Para Sartori, a cultura e a tradição política alimentam a formação de partidos inadequados ao parlamentarismo. E assim sob tais circunstâncias a probabilidade de uma experiência parlamentarista conduzir o Brasil do caos para algum tipo de governo parlamentarista eficaz é das mais remotas. Para ele a democracia parlamentarista não pode funcionar a não ser que seja servida por partidos adequados ao parlamentarismo que ajam de forma coesa e disciplinada, que não é o caso do Brasil.

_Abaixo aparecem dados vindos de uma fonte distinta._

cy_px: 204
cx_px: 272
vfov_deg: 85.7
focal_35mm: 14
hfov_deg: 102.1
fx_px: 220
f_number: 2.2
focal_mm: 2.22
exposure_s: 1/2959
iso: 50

No artigo, ele defende de modo “condicional” uma solução mista, nem presidencialismo puro, nem parlamentarismo puro, mas um sistema misto, com eleição direta para presidente e a eleição de um primeiro-ministro pelo Parlamento, sempre sustentado com seu voto de confiança e salienta que eleição direta por si só não proporciona as salvaguardas ou a proteção contra uma eleição desastrosa na qual um candidato portador de promessas de campanha de cunho populista e demagógica tenha sido eleito.

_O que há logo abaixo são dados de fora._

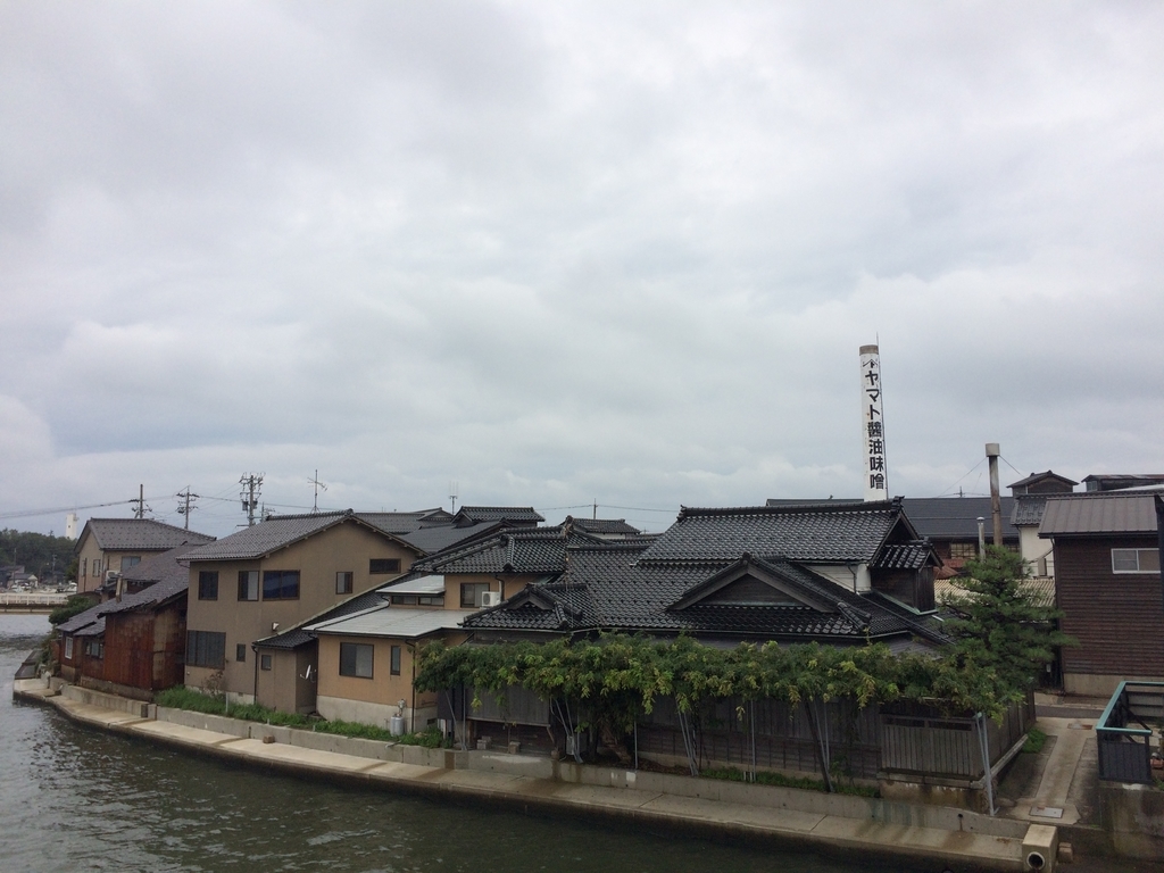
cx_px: 582
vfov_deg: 48.2
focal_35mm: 29
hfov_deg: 61.7
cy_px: 436
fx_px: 975
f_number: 2.2
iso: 32
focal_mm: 4.15
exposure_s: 1/2283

Afinal, parlamentarismo, presidencialismo ou um sistema misto (semipresidencialista ou semiparlamentarista)? Não é uma saída fácil, especialmente no Brasil e no momento atual. Em março de 2016, num momento de profunda crise política, o Senado aprovou a criação de uma Comissão Especial para debater a implementação de um sistema de governo alternativo como tentativa de resolver a crise que paralisava o país.  Para seus articuladores a idéia era apresentar um projeto de um modelo similar ao que existe em Portugal e na França, ou seja, um semipresidencialismo, no qual o presidente continuaria a ser eleito por voto popular e teria mais poderes do que num regime parlamentarista puro e menos poderes do que no presidencialismo.

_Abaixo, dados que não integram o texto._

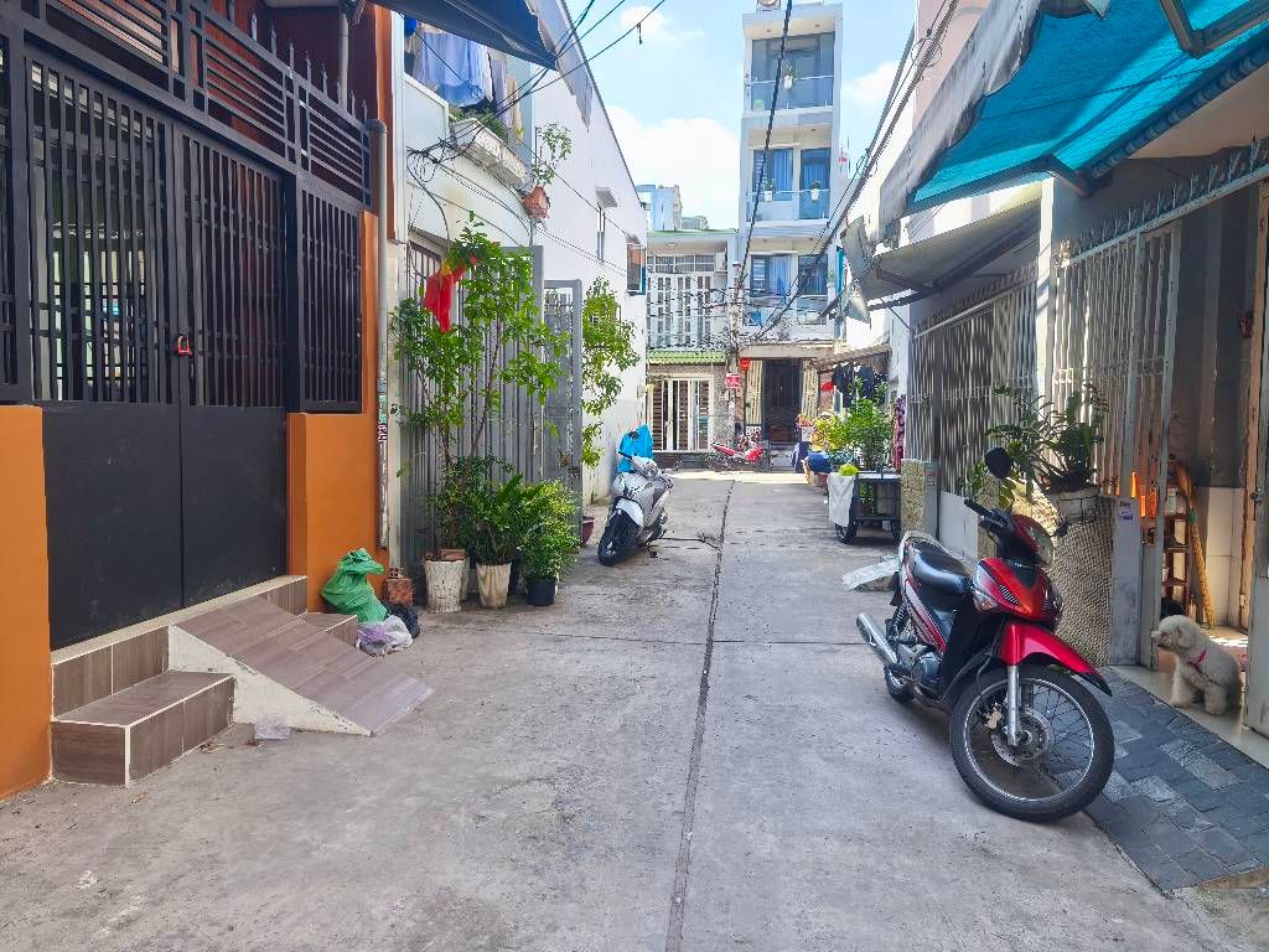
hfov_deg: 73.9
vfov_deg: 58.9
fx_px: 843
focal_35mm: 23
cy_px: 476
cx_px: 634
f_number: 1.7
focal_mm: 5.35
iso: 80
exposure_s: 1/162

Como justificativa, pretendia-se assegurar um modelo em que os problemas típicos do presidencialismo de coalizão seriam amortizados com a experimentação de um novo arranjo, que permitiria a resolução das principais fontes de instabilidade política dos governos. A proposta que deveria ser submetida a um referendo simplesmente ficou engavetada. Sequer foi votada.  Sistema misto pode até ser uma boa solução e há experiências nesse sentido, como aos países citados, que se não livraram seus países da possibilidade de crises, como a que ocorre atualmente na França, tem se revelado talvez mais consistente do que as experiências do presidencialismo, especialmente na América Latina, mas esta não me parece ser a alternativa possível hoje no Brasil e sim a continuidade do presidencialismo de coalizão, com todos os seus desdobramentos.